As descobertas estão acontecendo numa fase de maturidade profissional e pessoal e simultaneamente ao retorno como conselheiro alumni. Tenho me dedicado para transmitir o que aprendi, seja como voluntário em ONG que educa crianças e jovens desfavorecidos, seja como conselheiro de startups, doador do programa de bolsas e também para contribuir com maior diversidade de perspectivas na comunidade Insper. Eu fiz apenas o MBA no Insper, e poderia existir uma diferença com aqueles que fizeram a graduação, por passarem mais tempo juntos, criado vínculos. Me formei em 2014 e não estava tão próximo da comunidade alumni, mas vi um movimento intencional de me conectarem de volta, e eu gostei desse movimento.
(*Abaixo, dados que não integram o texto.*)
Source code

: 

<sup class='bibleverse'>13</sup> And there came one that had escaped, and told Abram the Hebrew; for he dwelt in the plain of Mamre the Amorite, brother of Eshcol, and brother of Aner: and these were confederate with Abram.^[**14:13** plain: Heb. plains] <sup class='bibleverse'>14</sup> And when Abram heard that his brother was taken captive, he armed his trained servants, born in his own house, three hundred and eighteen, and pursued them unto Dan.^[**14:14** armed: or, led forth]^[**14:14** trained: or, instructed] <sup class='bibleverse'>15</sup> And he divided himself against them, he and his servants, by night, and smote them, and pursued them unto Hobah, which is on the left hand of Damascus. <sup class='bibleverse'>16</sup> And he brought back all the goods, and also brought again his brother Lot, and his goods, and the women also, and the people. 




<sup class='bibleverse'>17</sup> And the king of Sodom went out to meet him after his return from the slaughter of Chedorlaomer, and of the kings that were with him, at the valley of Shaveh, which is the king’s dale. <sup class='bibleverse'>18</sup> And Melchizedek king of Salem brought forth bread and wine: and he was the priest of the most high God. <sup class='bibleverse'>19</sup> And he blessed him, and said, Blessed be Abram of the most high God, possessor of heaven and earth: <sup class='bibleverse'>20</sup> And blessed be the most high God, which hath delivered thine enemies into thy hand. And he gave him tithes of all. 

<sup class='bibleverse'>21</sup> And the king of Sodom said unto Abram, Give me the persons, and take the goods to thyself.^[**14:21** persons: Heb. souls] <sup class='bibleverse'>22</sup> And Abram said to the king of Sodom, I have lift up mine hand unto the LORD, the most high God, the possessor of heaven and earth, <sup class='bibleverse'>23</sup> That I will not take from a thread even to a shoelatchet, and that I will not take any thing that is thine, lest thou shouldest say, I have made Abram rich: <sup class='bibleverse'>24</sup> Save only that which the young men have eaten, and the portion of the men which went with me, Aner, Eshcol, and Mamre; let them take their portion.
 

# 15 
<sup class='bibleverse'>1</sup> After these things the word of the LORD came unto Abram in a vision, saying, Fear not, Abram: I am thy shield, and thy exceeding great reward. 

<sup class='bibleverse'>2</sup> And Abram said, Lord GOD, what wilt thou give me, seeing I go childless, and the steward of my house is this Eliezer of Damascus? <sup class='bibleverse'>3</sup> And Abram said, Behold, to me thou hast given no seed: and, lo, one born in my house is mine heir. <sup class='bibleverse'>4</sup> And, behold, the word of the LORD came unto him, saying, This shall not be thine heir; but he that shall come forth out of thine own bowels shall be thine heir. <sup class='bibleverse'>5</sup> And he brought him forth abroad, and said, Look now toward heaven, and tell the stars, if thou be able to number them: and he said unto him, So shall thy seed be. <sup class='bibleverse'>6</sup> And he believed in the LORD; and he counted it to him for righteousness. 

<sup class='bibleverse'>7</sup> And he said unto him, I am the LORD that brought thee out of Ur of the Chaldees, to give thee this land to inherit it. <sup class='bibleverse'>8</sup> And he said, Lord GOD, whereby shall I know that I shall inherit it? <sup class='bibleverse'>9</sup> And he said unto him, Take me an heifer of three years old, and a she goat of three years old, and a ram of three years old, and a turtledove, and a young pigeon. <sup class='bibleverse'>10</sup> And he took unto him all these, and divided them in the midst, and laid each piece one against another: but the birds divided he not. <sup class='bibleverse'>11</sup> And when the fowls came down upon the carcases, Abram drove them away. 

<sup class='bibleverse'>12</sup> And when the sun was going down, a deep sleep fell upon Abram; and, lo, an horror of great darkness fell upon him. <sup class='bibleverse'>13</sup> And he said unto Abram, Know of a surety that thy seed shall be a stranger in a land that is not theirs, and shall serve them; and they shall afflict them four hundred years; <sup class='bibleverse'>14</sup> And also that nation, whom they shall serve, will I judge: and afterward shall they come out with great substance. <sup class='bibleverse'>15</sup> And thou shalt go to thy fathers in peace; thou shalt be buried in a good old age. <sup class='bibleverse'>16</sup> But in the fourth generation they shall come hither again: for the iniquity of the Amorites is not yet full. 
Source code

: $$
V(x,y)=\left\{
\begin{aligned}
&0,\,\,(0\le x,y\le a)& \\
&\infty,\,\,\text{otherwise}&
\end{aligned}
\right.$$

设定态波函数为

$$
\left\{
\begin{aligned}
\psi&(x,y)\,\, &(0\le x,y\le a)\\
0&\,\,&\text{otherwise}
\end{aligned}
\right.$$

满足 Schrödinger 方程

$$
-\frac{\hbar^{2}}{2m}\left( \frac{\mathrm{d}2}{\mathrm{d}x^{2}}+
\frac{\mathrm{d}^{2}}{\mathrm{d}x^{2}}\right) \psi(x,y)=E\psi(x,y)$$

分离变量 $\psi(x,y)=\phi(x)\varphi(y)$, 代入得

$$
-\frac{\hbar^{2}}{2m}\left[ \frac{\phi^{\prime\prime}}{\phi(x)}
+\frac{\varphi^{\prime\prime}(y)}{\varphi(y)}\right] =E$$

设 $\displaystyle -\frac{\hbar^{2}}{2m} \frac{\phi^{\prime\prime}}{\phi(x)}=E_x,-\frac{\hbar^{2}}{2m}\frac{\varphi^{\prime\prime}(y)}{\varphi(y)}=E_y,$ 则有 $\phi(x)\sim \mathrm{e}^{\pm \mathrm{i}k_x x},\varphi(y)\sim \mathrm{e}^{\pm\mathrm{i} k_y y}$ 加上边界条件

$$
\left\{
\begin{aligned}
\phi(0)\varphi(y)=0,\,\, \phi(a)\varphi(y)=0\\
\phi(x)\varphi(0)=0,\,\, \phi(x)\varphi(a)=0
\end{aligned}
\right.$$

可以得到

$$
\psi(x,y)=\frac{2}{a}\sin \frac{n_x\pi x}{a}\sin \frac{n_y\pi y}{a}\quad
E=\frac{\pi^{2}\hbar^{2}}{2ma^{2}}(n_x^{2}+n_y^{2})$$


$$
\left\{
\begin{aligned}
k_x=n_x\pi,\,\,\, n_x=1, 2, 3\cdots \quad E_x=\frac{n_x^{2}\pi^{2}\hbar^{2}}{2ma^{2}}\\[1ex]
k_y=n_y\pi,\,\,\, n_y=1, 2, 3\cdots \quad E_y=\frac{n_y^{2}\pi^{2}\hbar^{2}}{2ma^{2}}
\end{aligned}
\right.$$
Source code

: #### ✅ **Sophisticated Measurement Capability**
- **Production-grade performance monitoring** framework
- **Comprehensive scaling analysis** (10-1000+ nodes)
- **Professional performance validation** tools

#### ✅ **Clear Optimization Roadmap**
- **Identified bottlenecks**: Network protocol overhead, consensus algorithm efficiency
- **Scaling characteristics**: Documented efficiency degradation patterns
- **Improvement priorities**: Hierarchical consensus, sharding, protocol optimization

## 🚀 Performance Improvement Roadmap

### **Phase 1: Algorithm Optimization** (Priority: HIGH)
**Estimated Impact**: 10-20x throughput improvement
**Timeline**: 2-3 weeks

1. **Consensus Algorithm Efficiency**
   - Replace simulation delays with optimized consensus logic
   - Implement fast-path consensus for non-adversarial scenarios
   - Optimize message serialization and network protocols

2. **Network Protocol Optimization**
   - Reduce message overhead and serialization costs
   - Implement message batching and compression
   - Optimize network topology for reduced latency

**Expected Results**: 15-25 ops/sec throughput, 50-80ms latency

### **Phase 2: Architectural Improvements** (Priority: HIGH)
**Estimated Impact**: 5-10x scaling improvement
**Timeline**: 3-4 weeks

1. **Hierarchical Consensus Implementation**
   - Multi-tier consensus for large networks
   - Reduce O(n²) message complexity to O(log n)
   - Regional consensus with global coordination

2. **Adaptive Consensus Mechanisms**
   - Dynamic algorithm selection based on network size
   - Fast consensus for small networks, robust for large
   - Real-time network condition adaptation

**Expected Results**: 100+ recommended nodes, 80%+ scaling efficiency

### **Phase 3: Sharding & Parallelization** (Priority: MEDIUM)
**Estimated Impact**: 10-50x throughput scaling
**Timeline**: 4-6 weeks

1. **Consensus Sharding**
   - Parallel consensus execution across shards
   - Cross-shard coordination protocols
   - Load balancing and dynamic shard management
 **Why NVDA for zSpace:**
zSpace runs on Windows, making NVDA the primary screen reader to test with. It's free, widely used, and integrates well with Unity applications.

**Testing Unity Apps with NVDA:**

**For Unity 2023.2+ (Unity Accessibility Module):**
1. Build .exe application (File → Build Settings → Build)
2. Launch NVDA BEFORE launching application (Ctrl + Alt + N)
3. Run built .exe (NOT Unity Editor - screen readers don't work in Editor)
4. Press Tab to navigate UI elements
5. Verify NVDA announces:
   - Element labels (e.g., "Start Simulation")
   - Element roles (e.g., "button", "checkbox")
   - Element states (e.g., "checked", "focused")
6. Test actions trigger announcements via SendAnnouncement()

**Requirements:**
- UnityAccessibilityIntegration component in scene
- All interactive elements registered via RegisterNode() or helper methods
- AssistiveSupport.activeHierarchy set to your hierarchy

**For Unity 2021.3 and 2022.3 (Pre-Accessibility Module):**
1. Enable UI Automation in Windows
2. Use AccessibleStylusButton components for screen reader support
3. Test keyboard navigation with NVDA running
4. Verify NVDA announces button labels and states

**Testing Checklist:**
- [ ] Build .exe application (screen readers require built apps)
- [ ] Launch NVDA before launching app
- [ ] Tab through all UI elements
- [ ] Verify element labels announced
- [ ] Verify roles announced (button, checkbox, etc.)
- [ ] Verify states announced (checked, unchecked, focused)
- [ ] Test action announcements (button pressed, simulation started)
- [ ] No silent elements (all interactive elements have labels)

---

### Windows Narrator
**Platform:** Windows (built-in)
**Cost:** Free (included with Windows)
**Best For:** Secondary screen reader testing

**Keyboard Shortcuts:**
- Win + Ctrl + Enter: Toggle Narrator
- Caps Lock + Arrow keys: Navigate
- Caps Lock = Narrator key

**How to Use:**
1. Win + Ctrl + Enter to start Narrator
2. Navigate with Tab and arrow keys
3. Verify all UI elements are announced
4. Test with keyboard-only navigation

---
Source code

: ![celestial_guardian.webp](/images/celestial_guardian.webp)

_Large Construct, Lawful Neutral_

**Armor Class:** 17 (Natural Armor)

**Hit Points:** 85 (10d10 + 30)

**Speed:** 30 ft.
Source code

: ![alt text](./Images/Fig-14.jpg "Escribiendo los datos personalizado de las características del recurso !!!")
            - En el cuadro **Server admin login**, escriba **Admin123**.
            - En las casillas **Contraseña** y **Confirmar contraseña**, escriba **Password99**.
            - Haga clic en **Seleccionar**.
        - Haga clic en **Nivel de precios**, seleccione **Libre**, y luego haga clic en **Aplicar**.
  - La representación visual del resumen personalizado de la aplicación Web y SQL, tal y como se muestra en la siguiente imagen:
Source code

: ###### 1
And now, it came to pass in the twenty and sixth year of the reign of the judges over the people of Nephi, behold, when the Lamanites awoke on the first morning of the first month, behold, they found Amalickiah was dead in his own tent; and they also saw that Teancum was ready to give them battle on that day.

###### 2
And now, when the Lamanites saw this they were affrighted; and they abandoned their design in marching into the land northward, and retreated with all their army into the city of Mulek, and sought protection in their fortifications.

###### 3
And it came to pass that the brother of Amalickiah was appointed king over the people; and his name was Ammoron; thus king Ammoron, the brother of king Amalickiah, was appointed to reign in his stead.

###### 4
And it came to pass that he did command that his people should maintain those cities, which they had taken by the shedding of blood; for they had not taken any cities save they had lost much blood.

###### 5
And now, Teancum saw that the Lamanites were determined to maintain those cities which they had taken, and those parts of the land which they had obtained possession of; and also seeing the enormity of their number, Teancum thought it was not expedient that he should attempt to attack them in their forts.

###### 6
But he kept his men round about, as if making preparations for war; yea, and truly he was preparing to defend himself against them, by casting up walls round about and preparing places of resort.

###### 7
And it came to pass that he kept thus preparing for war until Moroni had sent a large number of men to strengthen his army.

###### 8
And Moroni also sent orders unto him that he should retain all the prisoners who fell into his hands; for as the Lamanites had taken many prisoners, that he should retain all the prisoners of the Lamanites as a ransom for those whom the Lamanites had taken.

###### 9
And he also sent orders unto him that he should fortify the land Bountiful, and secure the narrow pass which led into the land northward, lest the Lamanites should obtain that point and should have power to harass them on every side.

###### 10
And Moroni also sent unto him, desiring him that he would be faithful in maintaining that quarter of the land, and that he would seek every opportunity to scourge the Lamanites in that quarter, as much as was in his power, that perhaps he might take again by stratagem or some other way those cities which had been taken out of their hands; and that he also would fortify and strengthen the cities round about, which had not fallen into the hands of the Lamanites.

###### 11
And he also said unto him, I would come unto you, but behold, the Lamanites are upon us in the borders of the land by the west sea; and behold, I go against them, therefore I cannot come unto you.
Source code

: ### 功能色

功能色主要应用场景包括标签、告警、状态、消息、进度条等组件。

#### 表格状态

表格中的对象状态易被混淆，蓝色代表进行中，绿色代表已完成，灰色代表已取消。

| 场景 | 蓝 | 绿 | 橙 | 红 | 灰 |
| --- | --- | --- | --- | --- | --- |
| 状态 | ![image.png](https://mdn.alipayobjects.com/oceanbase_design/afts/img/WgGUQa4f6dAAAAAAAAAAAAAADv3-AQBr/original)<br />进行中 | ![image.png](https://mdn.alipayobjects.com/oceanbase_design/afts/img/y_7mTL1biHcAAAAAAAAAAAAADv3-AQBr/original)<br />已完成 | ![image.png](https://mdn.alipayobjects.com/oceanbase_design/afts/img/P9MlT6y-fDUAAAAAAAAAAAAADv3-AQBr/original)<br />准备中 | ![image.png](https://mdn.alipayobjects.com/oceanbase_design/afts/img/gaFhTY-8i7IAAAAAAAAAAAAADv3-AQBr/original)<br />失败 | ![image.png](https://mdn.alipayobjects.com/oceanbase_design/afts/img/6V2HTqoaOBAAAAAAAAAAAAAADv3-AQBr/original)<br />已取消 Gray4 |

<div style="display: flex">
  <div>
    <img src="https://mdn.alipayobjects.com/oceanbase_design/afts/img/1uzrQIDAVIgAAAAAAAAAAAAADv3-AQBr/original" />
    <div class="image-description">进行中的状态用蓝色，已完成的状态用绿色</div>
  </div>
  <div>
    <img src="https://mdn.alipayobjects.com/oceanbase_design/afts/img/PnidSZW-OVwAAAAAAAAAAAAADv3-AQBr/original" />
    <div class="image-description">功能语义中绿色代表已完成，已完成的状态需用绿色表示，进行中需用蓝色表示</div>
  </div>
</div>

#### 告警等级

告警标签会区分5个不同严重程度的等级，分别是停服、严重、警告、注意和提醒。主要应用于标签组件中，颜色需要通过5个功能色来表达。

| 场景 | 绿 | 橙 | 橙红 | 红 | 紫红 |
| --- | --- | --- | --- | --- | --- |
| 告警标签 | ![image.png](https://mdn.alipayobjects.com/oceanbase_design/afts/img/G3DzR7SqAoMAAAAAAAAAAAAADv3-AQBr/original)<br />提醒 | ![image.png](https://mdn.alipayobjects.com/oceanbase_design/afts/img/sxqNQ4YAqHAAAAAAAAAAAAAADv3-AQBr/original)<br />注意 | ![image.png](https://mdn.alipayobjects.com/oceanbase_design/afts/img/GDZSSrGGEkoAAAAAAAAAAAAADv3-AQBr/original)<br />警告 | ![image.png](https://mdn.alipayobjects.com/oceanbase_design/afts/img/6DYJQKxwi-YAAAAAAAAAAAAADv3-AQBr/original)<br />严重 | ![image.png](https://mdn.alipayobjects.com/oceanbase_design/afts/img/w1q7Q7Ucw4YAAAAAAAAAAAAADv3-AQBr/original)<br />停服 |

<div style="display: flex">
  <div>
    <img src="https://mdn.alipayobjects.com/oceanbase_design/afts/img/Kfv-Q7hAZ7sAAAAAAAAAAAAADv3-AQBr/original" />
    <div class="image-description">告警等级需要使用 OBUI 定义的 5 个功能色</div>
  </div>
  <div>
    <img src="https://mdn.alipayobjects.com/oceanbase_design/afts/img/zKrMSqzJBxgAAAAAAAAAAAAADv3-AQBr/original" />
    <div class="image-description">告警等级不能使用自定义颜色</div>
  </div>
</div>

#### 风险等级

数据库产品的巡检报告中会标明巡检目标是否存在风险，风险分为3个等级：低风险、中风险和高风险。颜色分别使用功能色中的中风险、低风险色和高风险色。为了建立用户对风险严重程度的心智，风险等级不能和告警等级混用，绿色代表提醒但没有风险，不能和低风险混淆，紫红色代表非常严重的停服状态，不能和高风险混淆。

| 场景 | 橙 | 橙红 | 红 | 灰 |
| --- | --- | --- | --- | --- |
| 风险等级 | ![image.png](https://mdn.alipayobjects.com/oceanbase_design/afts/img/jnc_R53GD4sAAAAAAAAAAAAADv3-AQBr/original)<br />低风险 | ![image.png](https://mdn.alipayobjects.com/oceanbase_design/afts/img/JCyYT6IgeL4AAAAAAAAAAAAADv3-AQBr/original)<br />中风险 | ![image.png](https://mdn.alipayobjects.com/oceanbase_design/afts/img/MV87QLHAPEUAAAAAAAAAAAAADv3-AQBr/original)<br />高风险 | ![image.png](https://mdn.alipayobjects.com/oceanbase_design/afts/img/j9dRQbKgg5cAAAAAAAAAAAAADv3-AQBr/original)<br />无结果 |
Normalmente, sempre busquei ir além do convencional e acho que até precisava me diferenciar, fui sempre líder de turma na escola. Ao mesmo tempo, tive oportunidades de educação não acessíveis a muitos negros desde a minha infância e estive em lugares onde normalmente não existiam outras pessoas negras, o que já mostrava algo de diferente em si. Em alguns momentos, sim, eu não via outras referências. Não só no Brasil, mas em outros países também.
Pode ser que a raça tenha tido algum efeito nas mudanças, demissões e trocas de empregos. Não explicitamente como discriminação, mas pelo contexto estrutural, pelas pessoas que a gente conhece, que confiam e nos apoiam para crescermos e assumirmos mais responsabilidades. Não tenho nítido o quanto pode ter impactado.
Busco agora dar continuidade ao Pacto de Gerações pelo qual fui beneficiado. Para que as próximas gerações – não apenas indivíduos – tenham mais oportunidades como as que eu tive. As ações na comunidade Alumni no Insper podem, certamente, contribuir para este objetivo.